To find out how interesting it would be to take a test preparation course, the Python causallib library was used to calculate a treatment effect.
The propensity scores are calculated using sklearn's LogisticRegression learner. CausalLib IPW model is then used to assign a weight to every record. A higher weight on a student that is in the treated group would indicate only a few students in the treated group are having similar confounders (the social, gender and racial indicators).
Before getting actual results it is interesting to get an idea of the distribution of the students' propensity scores.
From the image above it is to be seen there is a lot of overlap between the group that took the test preparation course and the group that did not. So every type of student that did take the course, has a counterpart that didn't take it. The image also makes clear that the majority of students didn't take the course.
The ATE is obtained as can be seen in the code snippet below. The x-cols variable contains all the confounders.
from causallib.estimation import IPW
from sklearn.linear_model import LogisticRegression
learner = LogisticRegression()
ipw = IPW(learner)
x-cols= ['standard', 'group B', 'group C', 'group D', 'group E', "associate's degree", "bachelor's degree", "high school", "master's degree", "some high school", 'female']
outcomes = ipw.estimate_population_outcome(data[x_cols], data['test preparation course'], data['math score'])
effect = ipw.estimate_effect(outcomes[1], outcomes[0])
The effect is 4.92, so taking the test preparation course increases the math score by 4.92 points. The maximum score to be obtained for the math test is 100, while on average one would have a score of 66.03 when not having taken the prep course, while otherwise the score would be 70.95.
The weighting has had its effects on the covariates for both the control group and the treated group (left), after weighting there is hardly any difference between them. As I am using crossvalidation, there is a validation fold. This validation fold gives a much more ambiguous impression (right). The dataset only contains data for 1000 students, this could cause these results.

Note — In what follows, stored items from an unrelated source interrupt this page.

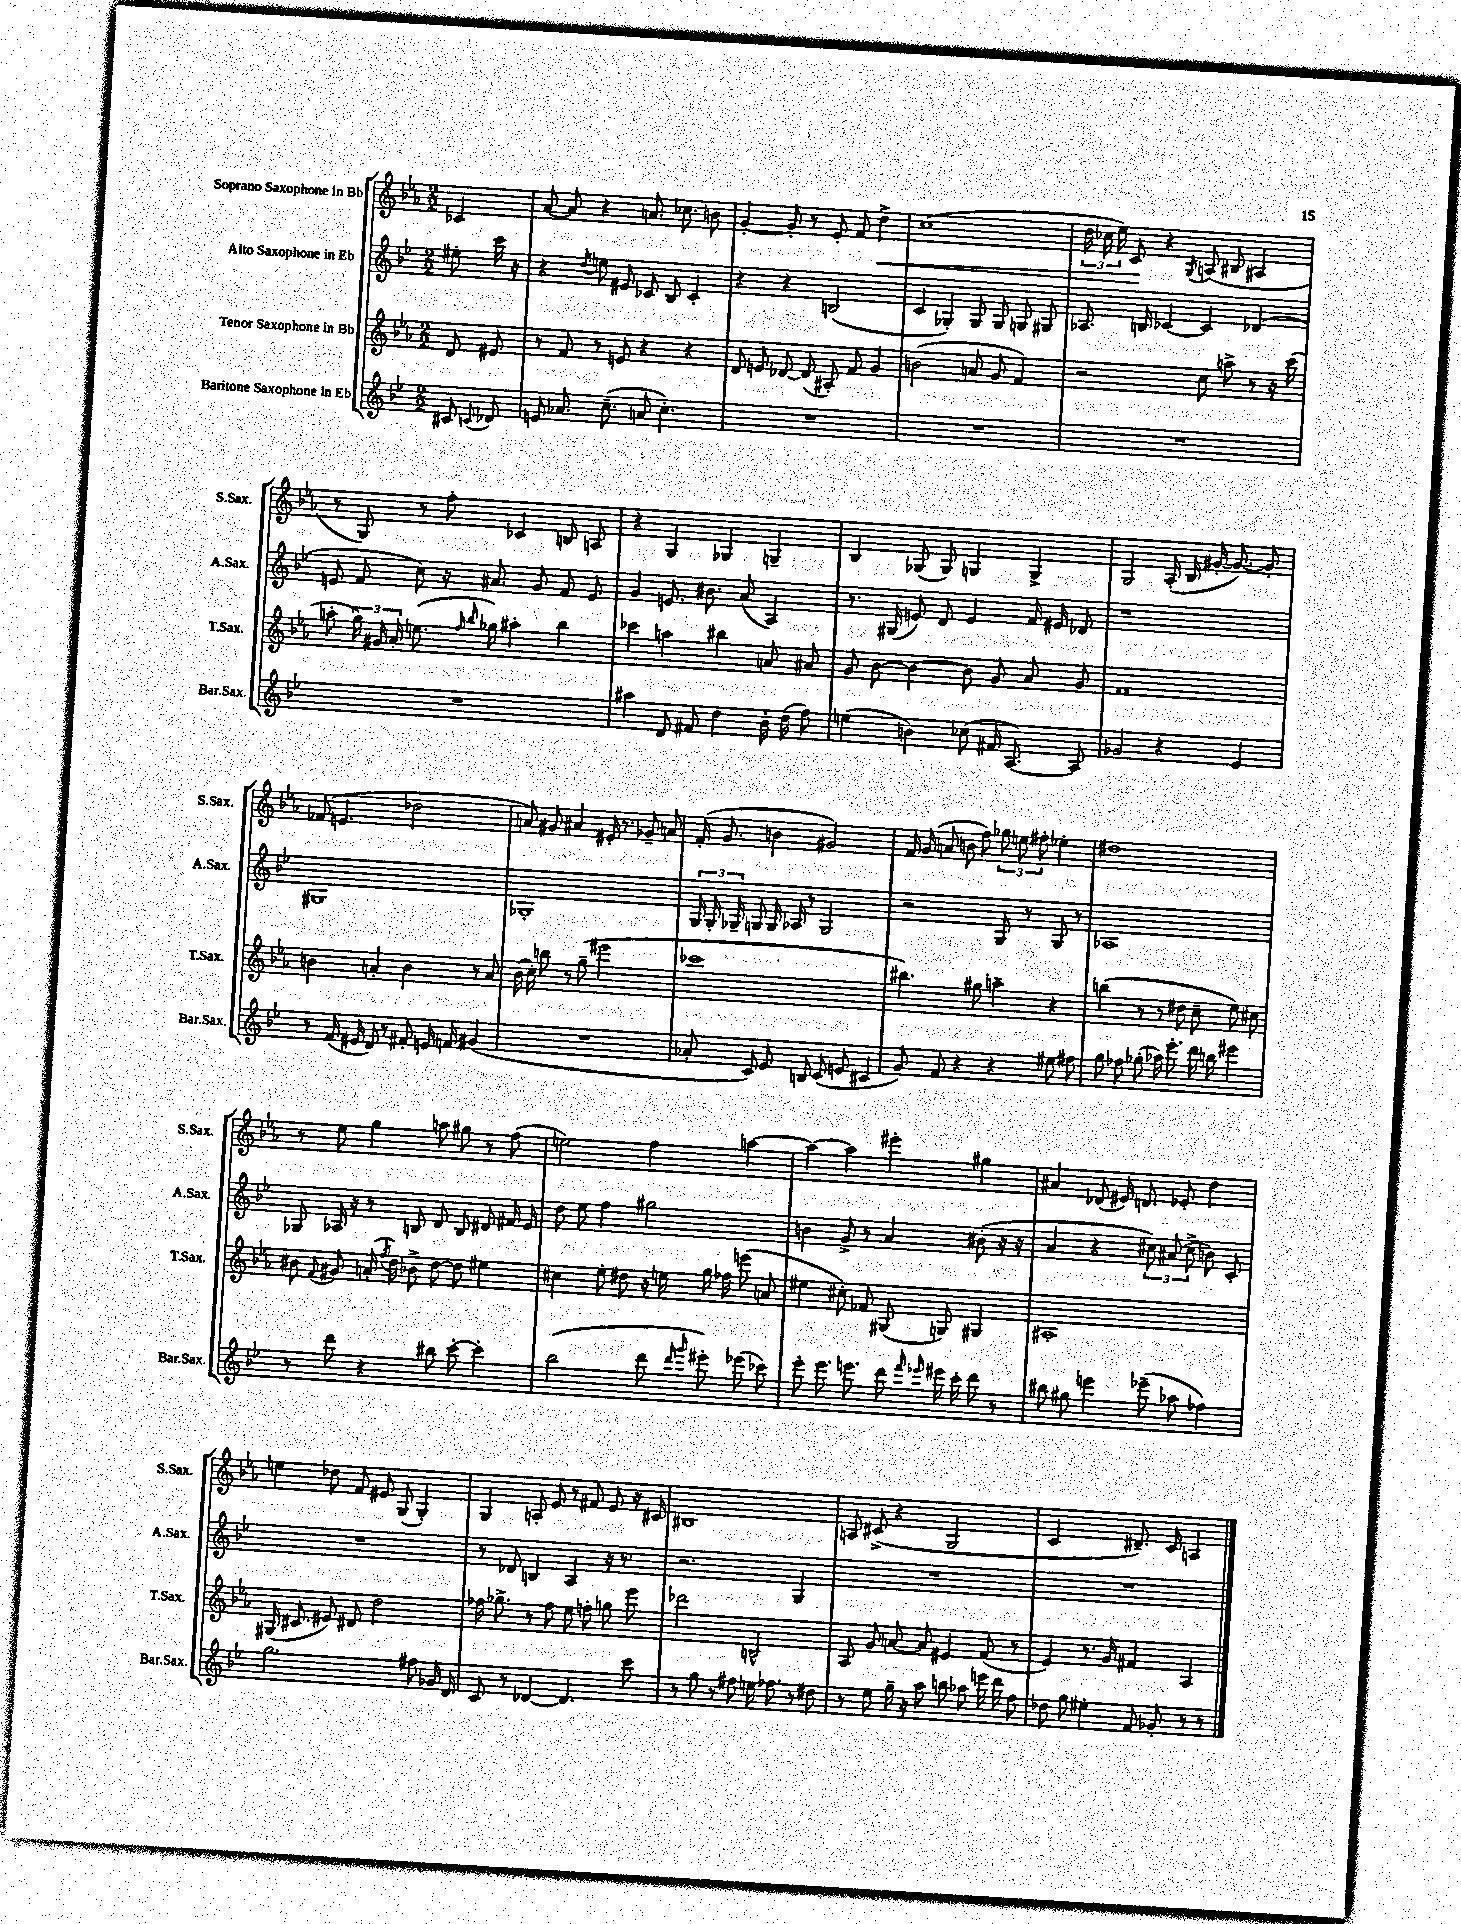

**kern	**kern	**kern	**kern
*staff4	*staff3	*staff2	*staff1
*clefG2	*clefG2	*clefG2	*clefG2
*k[b-e-]	*k[b-e-a-]	*k[b-e-]	*k[b-e-a-]
*M2/2	*M2/2	*M2/2	*M2/2
8c#/	8d/	8ee#'\	4c-/
8qqc/	.	.	.
8d-/	8e#/	16ccc\	.
.	.	16r	.
=	=	=	=
8e/	8r	4r	[8a-/
8.a-/	8f/	.	8a-/]
.	.	8qdd/	.
.	8r	8ee\	4r
(8.cc~\	.	.	.
.	8e/	8e#/	.
8a/	4r	8c-/	8.a/
4.cc'\)	.	8B-/	.
.	.	.	8.cc-\
.	4r	4c-'/	.
.	.	.	8b\
=	=	=	=
1r	8d/	4r	[4g'/
.	8e/	.	.
.	[8d-/	4r	8g'/]
.	(8d-/]	.	8r
.	8A#'/)	(2B/	8e-'/
.	8f/	.	8f/
.	4g/	.	4dd^\
=	=	=	=
1r	(2b\	4c/	(1cc
.	.	4G-'/)	.
.	8a/	8G-/	.
.	8g/	8G-/	.
.	4f/)	8G/	.
.	.	8G#/	.
=	=	=	=
1r	2r	8.A-/	24dd\
.	.	.	24cc-\
.	.	.	24ee-\)
.	.	.	8c/
.	.	16B/	.
.	.	[4c-/	4r
.	.	.	8qG/
.	8cc\	4c-/]	(8A/
.	8aa^\	.	8B#/
.	8r	(4d-/	4A#/
.	16r	.	.
.	(16ccc\	.	.
=	=	=	=
1r	8aa'\	8e/	8r
.	24gg\)	8f/	8G/)
.	24g#/	.	.
.	24a-'/	.	.
.	(8.ee\	8cc\)	8r
.	.	16r	8ff'\
.	16qqff/	.	.
.	16qqbb-/	.	.
.	16gg-\)	8.a#/	.
.	4aa#'\	.	4c-/
.	.	8g/	.
.	4bb-\	8f/	8B/
.	.	8e/	8A/
=	=	=	=
4aa#\	4ccc-\	4g/	4r
8d/	4aa\	8.e/	4G/
8f#/	.	.	.
.	.	8.b#\	.
4dd\	4bb#\	.	4G-/
.	.	(8a/	.
16b-'\	8a/	4A/)	4G~/
(16dd\	.	.	.
8ff\)	8a#/	.	.
=	=	=	=
(4ee\	8g/	8.r	4B-/
.	[8b-\	.	.
.	.	(16G#/	.
4b\)	4b-\_	8e/)	(8G-/
.	.	8d/	8G-/)
(8cc-\	8b-\]	4e/	4G/
16f#/	8g/	.	.
[8.A/)	.	.	.
.	8a-/	16f/	4G^/
.	.	16e#/	.
8A/]	8g/	8d-/	.
=	=	=	=
2g-/	1f	1r	2G/
4r	.	.	(16A-'/
.	.	.	16B-/
.	.	.	[16g#'/
.	.	.	8.g#/_)
4e-/	.	.	.
.	.	.	8g#'/]
=	=	=	=
8r	4b\	1G#	(8f-/
(16f/	.	.	4.e/
16e#/	.	.	.
8d/)	4a'/	.	.
8r	.	.	.
8f#'/	4b\	.	2dd-\
16e/	.	.	.
16f/	.	.	.
(4g#/	8r	.	.
.	8a/	.	.
=	=	=	=
1r	(16b-\	1G-'	8a/)
.	16cc'\)	.	.
.	8bb\	.	8g#/
.	8r	.	4a#/
.	(8gg~\	.	.
.	2eee#\	.	16e#'/
.	.	.	8.r
.	.	.	8g-~/
.	.	.	8a/
=	=	=	=
8a-'/	1ccc-	24G/	(16f'/
.	.	24G'/	.
.	.	.	8.g/
.	.	24G-~/	.
8c/)	.	8G/	.
8e-/	.	16G/	4b\
.	.	16A-/	.
8B/	.	8r	.
(8c/	.	2G/	2g#/)
8e/	.	.	.
4c#/	.	.	.
=	=	=	=
8g/)	4.bb#\)	2r	16f/
.	.	.	(16g/
8f/	.	.	8a/
4r	.	.	8b\
.	8gg#\	.	8ff\)
4r	4aa~\	8G/	12gg-\
.	.	.	12ee\
.	.	8r	.
.	.	.	12ff#'\
8ee#\	4r	8G/	4ee-'\
8ff#\	.	8r	.
=	=	=	=
8gg\	(4bb\	1A-	1dd#
8ff-\	.	.	.
(8gg-'\	8r	.	.
16aa-\)	8r	.	.
8.eee-'\	.	.	.
.	8dd#\	.	.
16ddd\	8cc~\	.	.
16bb\	.	.	.
4eee#\	8ee-\)	.	.
.	8cc#\	.	.
=	=	=	=
8r	8b#\	8G-/	8r
.	8qqf/	.	.
8ddd\	8g#/	16A-/	8ee-\
.	.	16r	.
4r	(16a'/	8r	4gg\
.	8qff/	.	.
.	16dd\)	.	.
.	8b-^\	8B/	.
8bb#\	[8dd\	8d/	8aa\
[8ccc'\	8dd\]	8B/	8gg#\
4ccc'\]	4ee#\	8d#/	8r
.	.	16f#/	(8ff\
.	.	16e-/	.
=	=	=	=
(2bb-\	4cc#\	8dd\	2ee\)
.	.	8ee-\	.
.	8ee-'\	4ff\	.
.	8dd#\	.	.
8ddd\	16r	2gg#\	4ff\
.	16ee\	.	.
16qqddd/	.	.	.
16qqggg/	.	.	.
8eee#'\)	16gg\	.	.
.	16ff-\	.	.
(8eee-\	(8eee\	.	[4aa\
8ccc-\)	8a/	.	.
=	=	=	=
8eee-'\	4ee#\	4b\	4aa\_
8.eee-\	.	.	.
.	8cc#'\)	8g^/	4aa\]
8.eee\	.	.	.
.	8f-/	8r	.
8ddd\	(8G#/	4a/	4eee#'\
16qqfff/	.	.	.
16qqeee-/	.	.	.
16eee#\	8G/)	.	.
16ccc'\	.	.	.
8ddd\	4G#/	(8b#'\	4gg#\
8r	.	16r	.
.	.	16r	.
=	=	=	=
8bb#\	1A#'	4a/	4a#/
8gg#\	.	.	.
4eee\	.	4r	(8d-/
.	.	.	16e#/)
.	.	.	8.d/
(8eee-~\	.	12cc#\)	.
.	.	(12a#/	.
8aa-\	.	.	8e-'/
.	.	12cc#^\	.
4ff-\)	.	8b\)	4dd\
.	.	8c'/	.
=	=	=	=
2.gg\	(16G#/	1r	4ee\
.	8.c#/	.	.
.	8e#/)	.	8dd-\
.	8d#/	.	8f/
.	2dd\	.	8e#/
.	.	.	(8G/
8ff#\	.	.	4G'/)
16g-/	.	.	.
16d/	.	.	.
=	=	=	=
8c/	16ff-\	8r	4G/
.	8.gg-^\	.	.
8r	.	8d-/	.
[4d-/	8r	4B/	8A'/
.	8ff-\	.	8e-/
4.d-/]	8ee-\	4A/	8r
.	8ff'\	.	8f#/
.	8gg\	16r	8e-/
.	.	8.r	.
8ccc\	8eee-\	.	16r
.	.	.	16c#/
=	=	=	=
8r	2ddd-\	2.r	1B#
8gg\	.	.	.
8r	.	.	.
8ff#\	.	.	.
16ee\	2B^^/	.	.
8.ff-\	.	.	.
8r	.	4G/	.
8dd#\	.	.	.
=	=	=	=
8r	8A-/	1r	8A/
8ee-\	8g/	.	(8c#^/
16gg~\	[8a/	.	4r
16r	.	.	.
8aa\	8a/]	.	.
8bb\	4e#/	.	2G/
8aa-\	.	.	.
16eee\	(8f/	.	.
16ddd\	.	.	.
8ff\	8r	.	.
=	=	=	=
8dd-\	4e-/)	1r	2c/
8gg\	.	.	.
4ee#'\	8.r	.	.
.	16g/	.	.
8f/	4f#/	.	8.d#~/)
8g-'/	.	.	.
.	.	.	16c/
8r	4A-/	.	4A/
8r	.	.	.
==	==	==	==
*-	*-	*-	*-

This graph shows the distribution of propensity scores over the treated and untreated group after weighting. The distribution shows a balanced distribution, which is good. If a given propensity value only has a density only in the treated distribution and not the control (or vice-versa), it is a warning sign that the groups might not be fully comparable to support a causal claim. Though it might also suggest the model is overfitted. Therefore, it is worth to also examine the plot on a validation set if possible.
The ROC plots the true positive rate (sensitivity) against the false positive rate (1 - specificity) at various threshold settings. The weighted training ROC shows almost no discriminational power between exposed and control group (which is good). On the contrary, the validation graph shows worse results, the weighted graph should be as close as possible to the chance line and it is not.